SIGNIFICANT PROPOSED changes in data protection legislation will expand markets and decrease paperwork and costs, rather than create barriers, the European Commission has assured small and medium businesses.
The commission was “thinking small first” and aiming to make data protection regulation more transparent, efficient and helpful to SMEs, a spokesman for the commission said at a briefing yesterday.
The legislation will impose a consistent set of rules across member states, which currently each set their own data protection rules and sanctions.
“I think it will strengthen the internal market,” commissioner Viviane Reding, who is responsible for the proposals, said at the briefing. “The internal market is blocked today because of 27 different sets of legislation.”
She said Europe had “very low figures” for cross-border e-commerce – only 6 per cent of Europeans buy online from another EU country – “because they have no confidence” in internet transactions and the security of their data. If Europeans have greater trust that their data would not be misused, they would buy and use services more, she said.
SMEs themselves refrain from developing businesses cross-border “because of costs and regulation concerns” and the new legislation would eliminate some of those, she said.
The proposed legislation, which was introduced on January 25th but is unlikely to be voted on by the European Parliament before the summer of 2013, contains sweeping changes to existing legislation.
It would impose significant fines for data breaches of up to 2 per cent of annual global revenue, oblige companies to get explicit consent to gather data from users of online services, mandate “data portability” from one service to another, and give Europeans a novel “right to be forgotten” by requiring social media services to permanently delete on request information an individual has uploaded or provided themselves.
But it will also create a single data protection authority in each country enforcing a single set of EU-wide rules.

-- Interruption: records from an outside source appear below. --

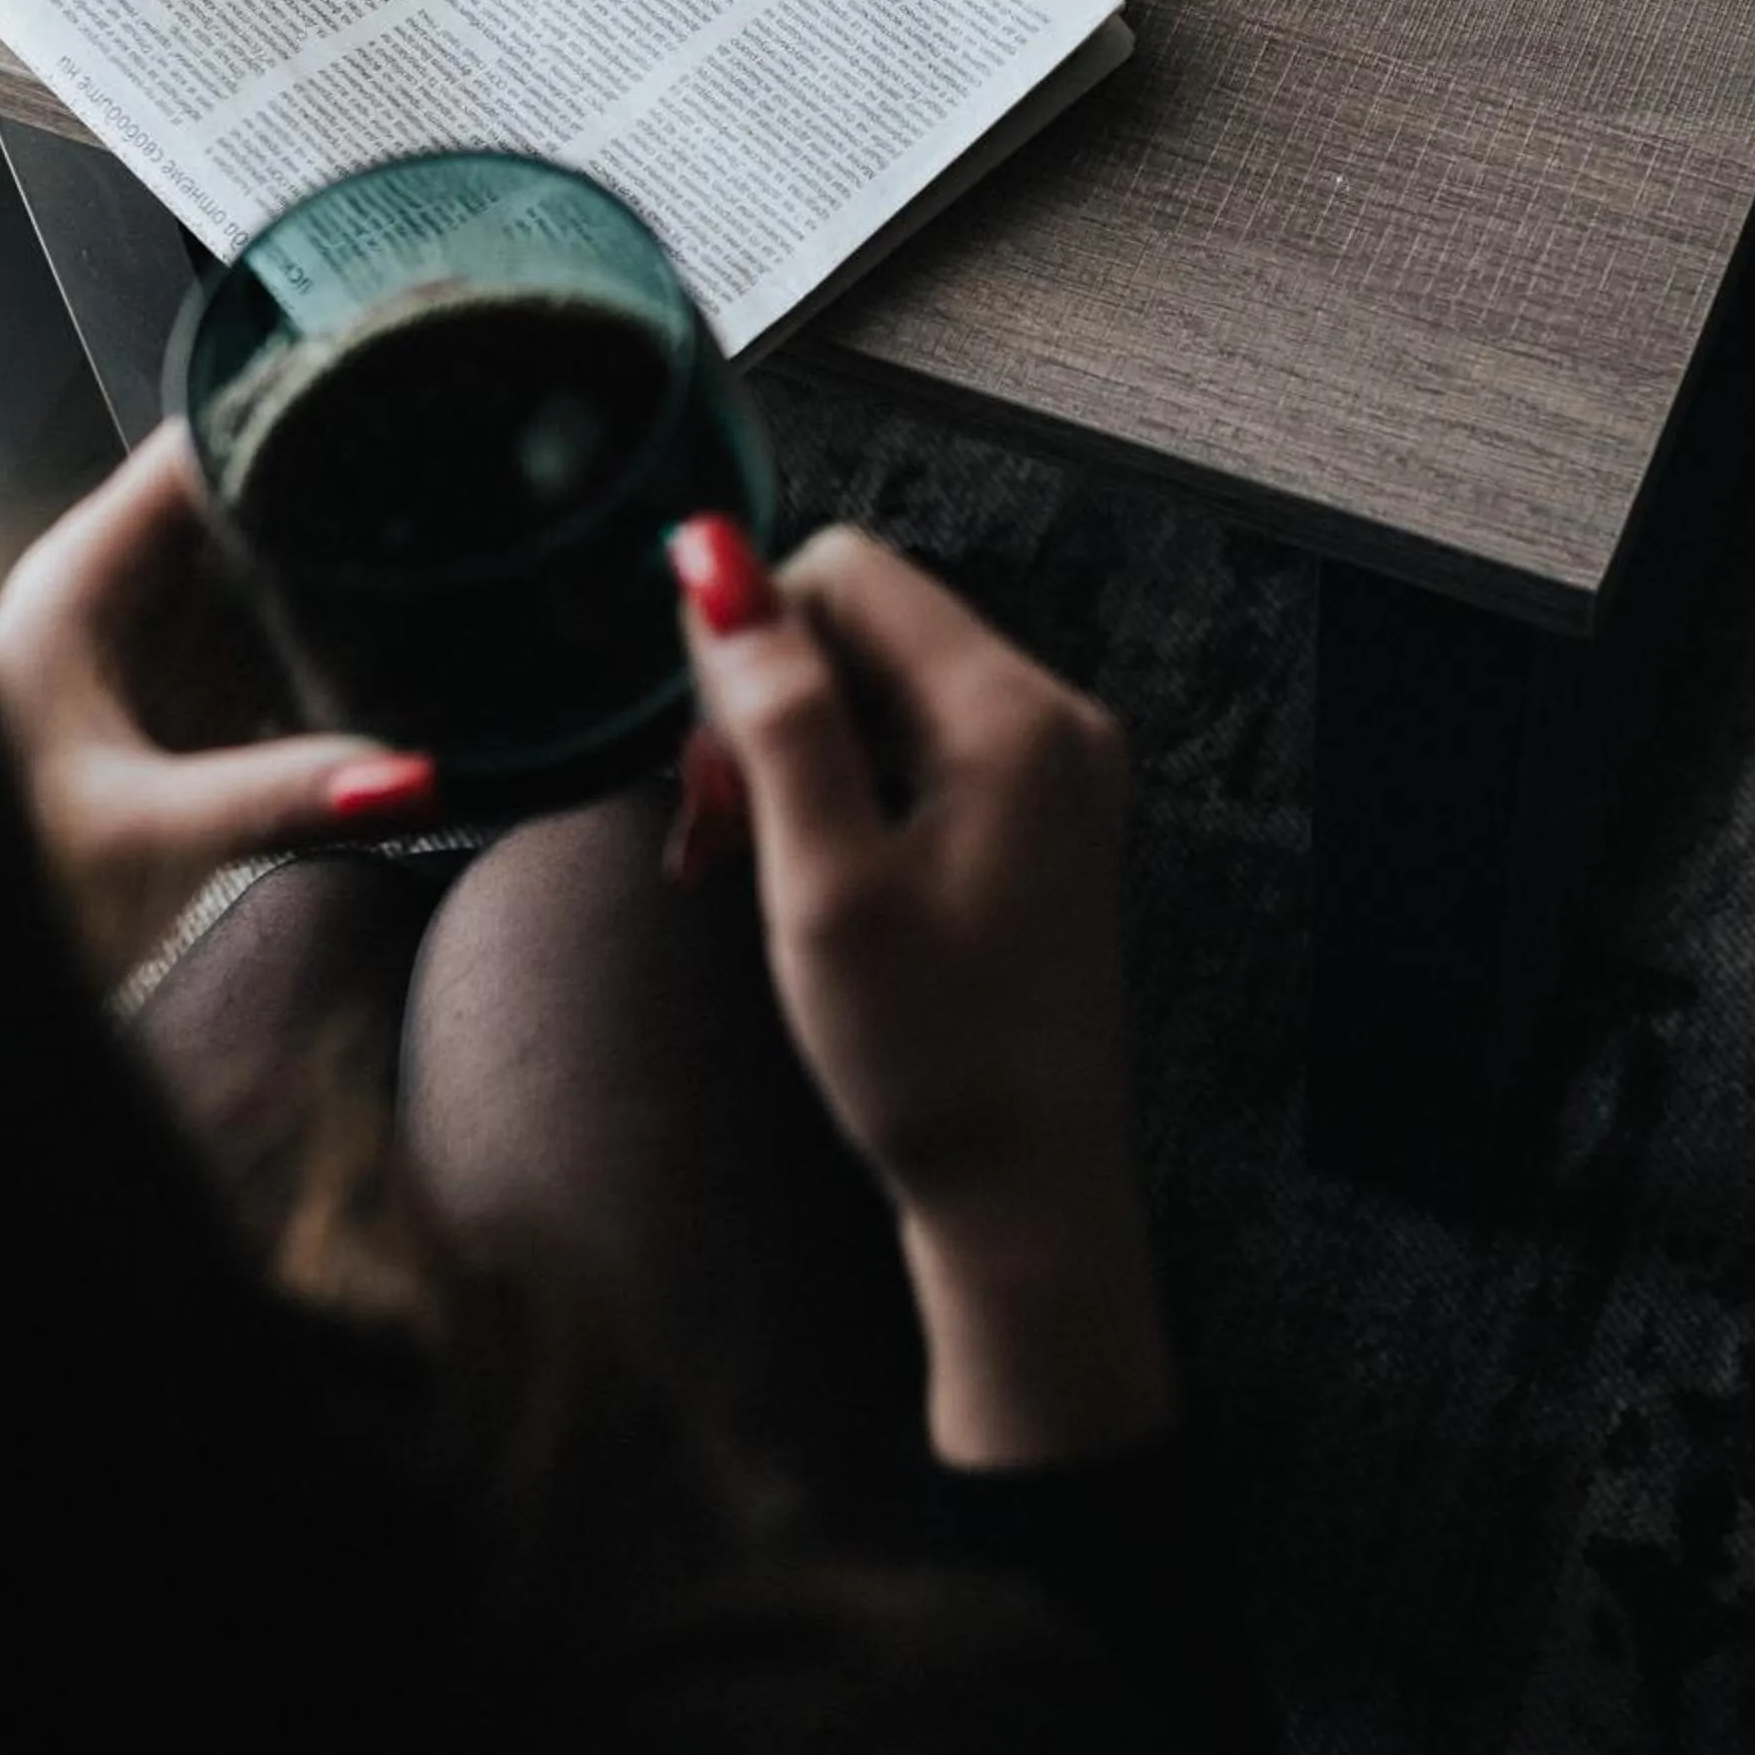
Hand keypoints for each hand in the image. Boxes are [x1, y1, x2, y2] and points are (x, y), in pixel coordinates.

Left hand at [0, 423, 434, 987]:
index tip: (392, 407)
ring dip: (353, 586)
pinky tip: (410, 670)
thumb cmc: (25, 877)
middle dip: (350, 502)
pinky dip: (344, 659)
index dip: (292, 414)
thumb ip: (279, 796)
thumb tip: (414, 772)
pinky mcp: (193, 718)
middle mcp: (129, 600)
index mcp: (88, 580)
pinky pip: (286, 657)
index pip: (202, 448)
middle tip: (465, 495)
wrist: (12, 980)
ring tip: (459, 573)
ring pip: (278, 581)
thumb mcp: (143, 833)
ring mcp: (164, 656)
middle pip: (256, 507)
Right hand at [671, 515, 1172, 1464]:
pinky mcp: (1033, 811)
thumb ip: (773, 714)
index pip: (847, 571)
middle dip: (765, 703)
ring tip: (739, 859)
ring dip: (790, 751)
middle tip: (713, 827)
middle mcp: (1050, 716)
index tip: (704, 758)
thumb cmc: (929, 1059)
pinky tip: (793, 868)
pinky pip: (912, 743)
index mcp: (1011, 715)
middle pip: (864, 624)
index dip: (752, 638)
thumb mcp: (824, 883)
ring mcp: (1050, 765)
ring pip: (877, 685)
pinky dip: (839, 786)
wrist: (1026, 1193)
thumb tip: (713, 561)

Companies will not have to do paperwork for each country and worry about different protection regimes.
“It’s very difficult for lots of small companies to comply with all the reporting requirements today,” Ms Reding said.
This will save companies €2.3 billion annually, according to impact studies, Ms Reding said.
Multinational companies will also benefit in similar ways, according to the commission.
Jean Gonie, Microsoft’s director for data privacy, said Microsoft welcomed the changes even if it did not agree with every aspect of them. “We have advocated many years for harmonisation.”